Riley will do the same thing if there are any hairballs. He will find them, chew them up so they are nice and soggy, and then spit them somewhere. If I catch him, he'll spit it out in my hand (lovely:yuck but he usually does it behind my back.

I usually end up vacuuming twice a day and sweeping/mopping at least once to keep him from getting to the fur (and to keep the house presentable)!


----------



## Carraig (Jan 4, 2008)

If you find something they won't eat, let us know. 
Wait. My oldest boy Rusty used to gag at the smell of bananas. He would no touch them. On the other hand he was known to eat cat ...treats, balloons, socks, half a box of chocolates, and to eat out of a 40 lb bag of food till he was caught.


----------



## marshab1 (Aug 28, 2006)

Brushing Tinkerbell requires 2 people. One to brush and one to gather the hair before she eats it. If she manages to get it from us and eat it we have to put her outside. She hasn't yet figured out that if she didn't eat hair she wouldn't throw up hairballs!


----------



## hgatesy (Feb 14, 2007)

Camden does this too when I groom him. I have to put the hair in a bag or he'll inhale it. 

However what's REALLY gross.... You know how you sometimes get a nice little glob of hair in the bathtub drain. Well, yeah... imagine seeing your dog jump in the shower and eat that down! Talk about disgusting!


----------



## cubbysan (Mar 13, 2007)

Also keep an eye on the cotton after cleaning his ears. Brady will eat the dirty ones as I grab a clean one for the other ear.

Somebody on this board once said, "The world is a golden's buffet"


----------



## jak_sak (Jan 23, 2008)

cubbysan said:


> "The world is a golden's buffet"


LoL!! I am using it!!:


----------



## chipperfay (Mar 27, 2008)

I have talked to several of my friends who are Golden owners about the hairball thing and theirs do not do it. Ours does she gags or sticks her tongue out like crazy sometimes for hours and looks miserable and finally will toss up a large wad of hair a couple of times every other month. We comb her a few times a week and take her to the groomer once a month. Anyone have any suggestions to ease her discomfort or prevent them?


----------



## Celeigh (Nov 29, 2007)

That's weird, chipperfay! Fergus eats dog hair all the time, but we only see it again on the back end (ew). 

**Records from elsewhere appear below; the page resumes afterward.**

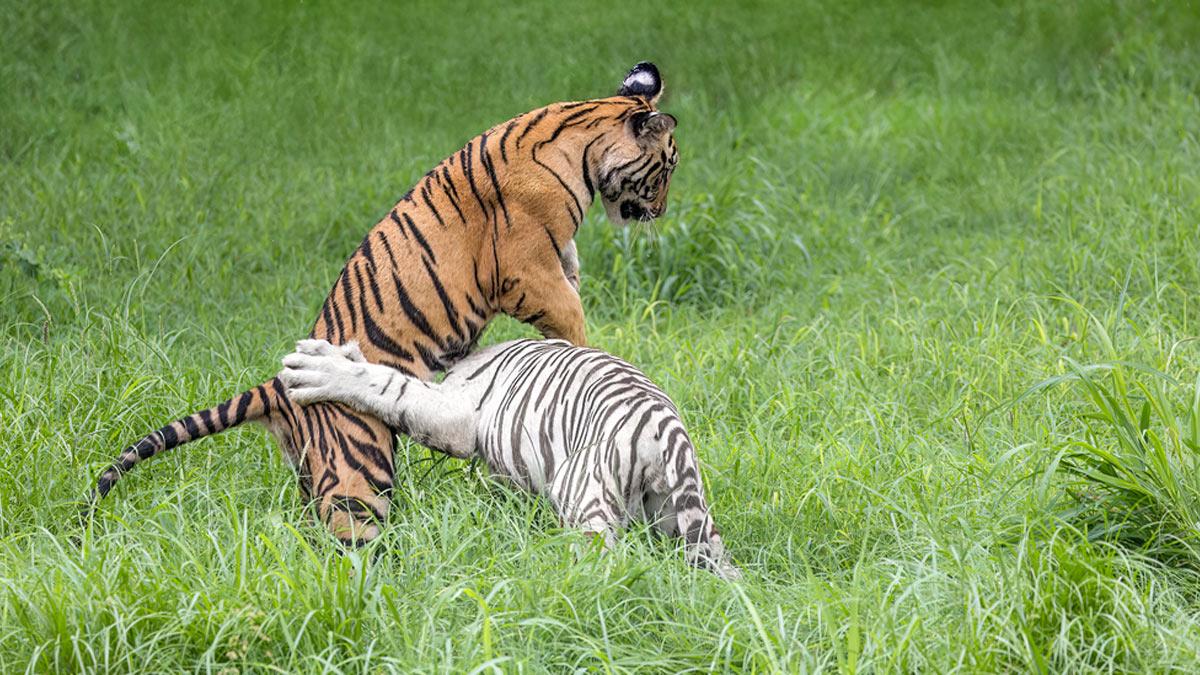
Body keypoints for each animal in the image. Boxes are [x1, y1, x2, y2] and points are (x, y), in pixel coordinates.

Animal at [86, 62, 680, 546]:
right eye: (667, 170)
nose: (662, 213)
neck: (582, 137)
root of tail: (276, 388)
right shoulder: (526, 272)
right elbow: (571, 318)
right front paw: (585, 356)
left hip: (314, 472)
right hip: (359, 465)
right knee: (348, 537)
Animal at [279, 337, 741, 579]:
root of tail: (667, 427)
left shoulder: (458, 412)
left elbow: (391, 385)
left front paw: (319, 366)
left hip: (582, 490)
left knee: (605, 556)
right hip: (680, 517)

Have you tried using a Furminator brush on her? It REALLY gets the loose hair out and may cut down on what she ingests. Also, make sure her area is vacuumed well. Fergus loves to eat a stray fur tumbleweed if one crosses his path.


----------



## GoldenOwner12 (Jun 18, 2008)

yep Shelley is the same she eats the loose hair flying around be it dog hair,cat hair,human hair,bird feathers lol. Shelley is also known for eatting used bandaids,cat poo,bird poo,dog poo i say this as a joke i think she would even eat humans poo if she could get it lol. Theres nothing Shelley won't try to eat, I've actually found something she doesn't like lemons hehe.

What i do is i put all the dead hair i brush out of her and Einstein into a plastic bag i then place something hard over the bag while i continue brushing so none of the hair comes out of the bag.


----------